O desempenho está ligado ao movimento de rotação global, iniciado na segunda quinzena de janeiro, marcado pela saída de dólares dos mercados norte-americanos em direção a emergentes como o Brasil. VALE3 já acumula alta de 23% só em 2026 e de 84% em 12 meses.
A escalada das tensões geopolíticas envolvendo o presidente Donald Trump, com episódios na Venezuela, Groenlândia e Irã, foi o gatilho para essa realocação de recursos, segundo analistas.

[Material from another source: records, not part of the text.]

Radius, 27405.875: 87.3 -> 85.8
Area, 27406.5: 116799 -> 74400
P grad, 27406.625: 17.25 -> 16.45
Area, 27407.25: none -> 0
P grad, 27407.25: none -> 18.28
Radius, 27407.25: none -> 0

“Diante de crescentes incertezas geopolíticas envolvendo algumas das principais potências mundiais, os investidores seguem reduzindo a exposição em ativos norte-americanos, em busca de maior diversificação geográfica”, afirmaram recentemente os estrategistas do Itaú BBA, Victor Natal e Mathias Venosa.
A B3 registrou fluxo recorde de investimentos estrangeiros neste início de ano, com R$ 26,3 bilhões injetados apenas em janeiro, o melhor resultado desde o início de 2022.

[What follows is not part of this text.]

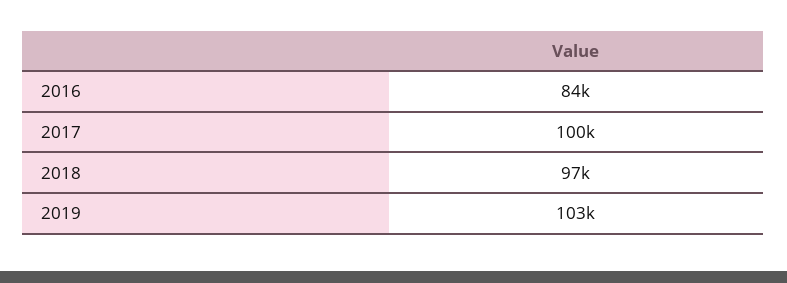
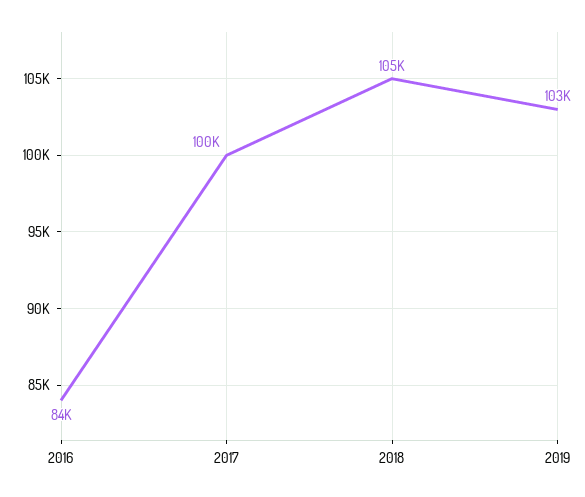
2018: 97000 -> 105000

A alta da Vale acontece mesmo após a queda dos futuros do minério de ferro nesta terça-feira: o contrato de minério de ferro mais negociado para maio na bolsa de Dalian recuou 1,14%, a 777,5 iuanes (US$112,06) por tonelada.
O que ainda esperar da Vale
Mais cedo, o Itáu BBA elevou o preço-alvo para o fim de 2026 de US$ 14 para US$ 19 por ADR, o que implica um potencial de valorização de quase 18% frente aos níveis atuais.
Na leitura dos analistas, a tese da mineradora segue sustentada por três vetores principais: melhora operacional, preços mais altos dos metais básicos e um pano de fundo macro que favorece ativos reais e mercados emergentes.
“A Vale continua bem posicionada para se beneficiar da busca global por ativos reais, em um ambiente de desvalorização das moedas e maior apetite por commodities metálicas”, afirmam os analistas do Itaú BBA, em relatório divulgado nesta terça-feira (3).